Re is the second studio album by the Alternative rock band Café Tacvba, released on July 22, 1994 by Warner Music Group. It was recorded in Los Angeles, California and Cuernavaca, Morelos under the production of Gustavo Santaolalla. It is widely considered their best studio material, and some critics have described it as the best Spanish-language album in history. For this album, Café Tacvba collaborated with other artists such as Luis Conte and Alejandro Flores. Rubén Albarrán, the group's vocalist, is credited on this album as "Cosme."

On this album, the band experiments with various musical genres, from regional Mexican music, such as trio, huapango, norteño and banda, to others as diverse as punk, funk, grunge, mambo, Brazilian samba and Jamaican ska. With this, they achieved international acclaim and sold almost half a million copies of this material. Rolling Stone Magazine named it the best Latin American album in the history of rock.

History

Following the positive reception of their 1992 self-titled debut album, Tacvba began to shape their second album. The band had toured the country, and on those trips, they gained a closer look at Mexico's multiculturalism as a whole, and how all these codes could coexist within a single society. This fascination with rock, tradition, aesthetics, syncretism, and the amalgamation of the pre-Hispanic and the postmodern led them to go a step further and compose songs that portray them as young people immersed in a diverse country, with the different visions and music they had heard up until that point. Added to this was the intention, for the first time, to create premeditated songs for a studio album, rather than songs that would be released in live performances, as was the case with the repertoire of their previous album.

The album's title is completely literal and conceptual, the prefix "re-" being a reflection on the cycle of human life, and the idea that musical fusion is a circular journey that returns to its starting point. What's more, on a rare and limited edition of the album (only released in Mexico), the words "Repetition," "Reiteration," "Recycling," and "Resistance" appear in its artwork; in addition to a kind of spiral-shaped calligram with the legend "Everything that was will be again and everything that is will cease to be – Nahuatl proverb," and even a quote from Mexican anthropologist Guillermo Bonfil Batalla that speaks precisely to the cyclical notion of time. It also relates to the band's professional work, as a second studio album meant a cycle of restart for them.
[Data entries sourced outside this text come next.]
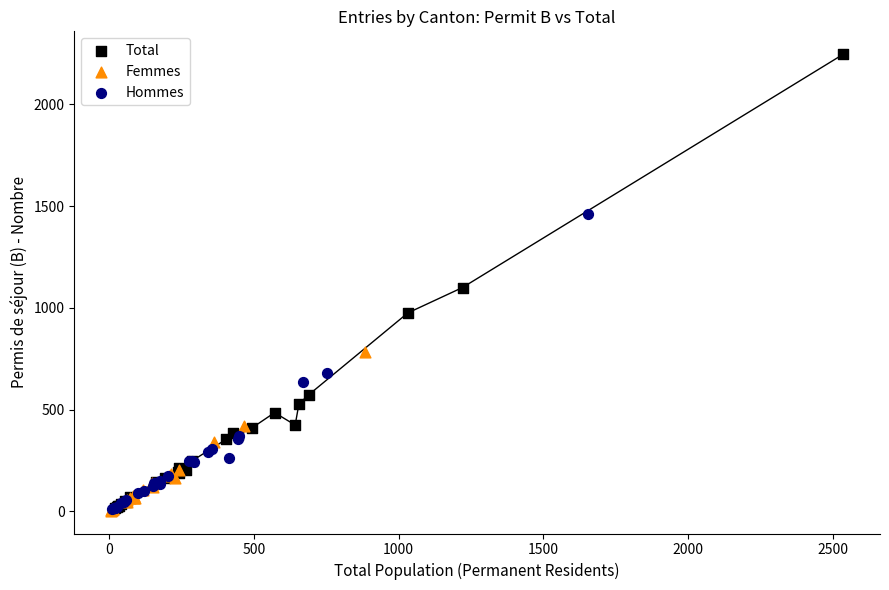

Which series has the largest Y range (max minus min)?

Total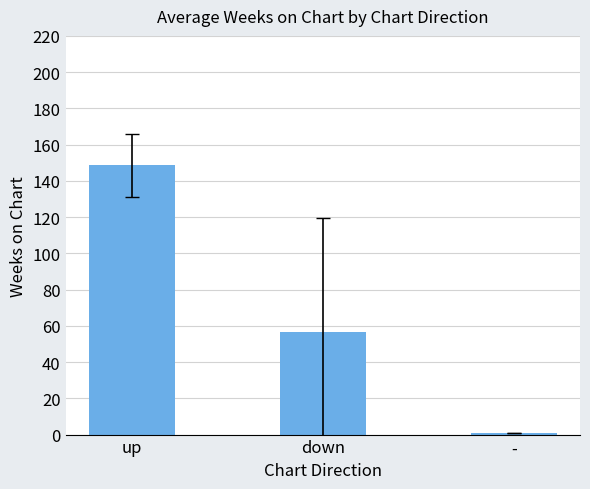

What is the difference between the maximum and minimum values?

147.5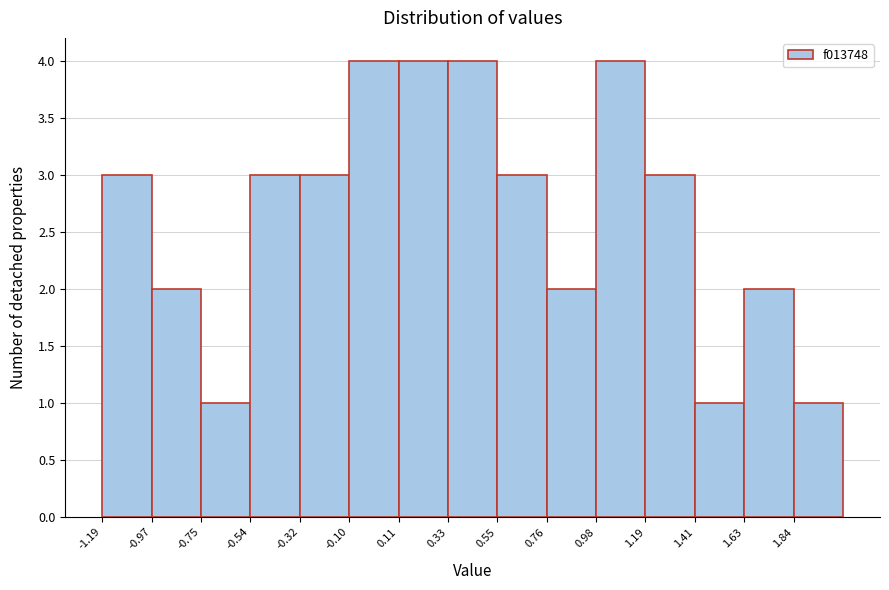

Reading left to right, transcribe this chart: for each bar, give the range it covers on the x-axis and its height. Neither the bar edges nor the heights are printed on the chart, so give them approximately, as read against the axes.

-1.20 to -0.95: 3
-0.95 to -0.75: 2
-0.75 to -0.55: 1
-0.55 to -0.30: 3
-0.30 to -0.10: 3
-0.10 to 0.10: 4
0.10 to 0.35: 4
0.35 to 0.55: 4
0.55 to 0.75: 3
0.75 to 1.00: 2
1.00 to 1.20: 4
1.20 to 1.40: 3
1.40 to 1.65: 1
1.65 to 1.85: 2
1.85 to 2.05: 1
Despite demonstrating laudable artistic growth, the album was not initially well-received when it was released in mid-1994. Critics and the Mexican public alike vilified the album, considering it strange, incomprehensible, and not as entertaining as the first album. However, some songs from Re would eventually gain popularity in South American countries, particularly in Chile, where the band played several times a year. As a result, its popularity grew and spread to the rest of Latin America (largely due to the "MTV Generation" of the 1990s), sparking the interest of the North American specialized press and artists such as Talking Heads singer David Byrne.

Re ended up becoming a resounding success, achieving gold record in Mexico for more than 40,000 copies sold, and established the band as a major force in Spanish rock. This production produced the single "La Ingrata," whose video was awarded "Video de la Gente" at the 1995 MTV Video Music Awards on the Latin American channel.

To date, it has received accolades from major media outlets like The New York Times, BBC Music, Rolling Stone, and AllMusic, and was ranked No. 3 on the "Los 600 de Latinoamérica" list compiled by a collective of music journalists earlier this decade, highlighting the top 600 Latin American albums from 1920-2022.

Album

Argentinian producer Gustavo Santaolalla, who had worked on the band's previous album, collaborated again on this production. The songs that make up Re feature a wide range of instrumentation and incorporate diverse musical styles, often even in a single song, while maintaining the album's consistent tone. Its theme revolves around the recognition of Mexico's cultural diversity through the cyclical nature of sound.

The album's eclectic approach is revealed in the opening track, "El aparato", which uses a combination of Indigenous Mexican and electronic instrumentation to tell a paranormal story involving a character named Pablo.

"La ingrata", a parody of norteño music in a kind of polka-ska style, was the album's biggest hit single. In 2017, the group declared that they would not play it again to avoid influencing the attitudes of listeners with a song about shooting a woman.

This is followed by "El ciclón", which was also a single, a funk song played on clavinet that evokes the music of Billy Preston, with lyrics that perhaps best illustrate and sum up the concept of Re. "El borrego" is a bizarre industrial punk-metal track, somewhat reminiscent of Ministry, with first-person lyrics that ironically address the superficial nature of identity and the ambiguity of ideology (although they also mention and pay tribute to other bands on the Mexican rock scene, such as La Lupita and Maldita Vecindad).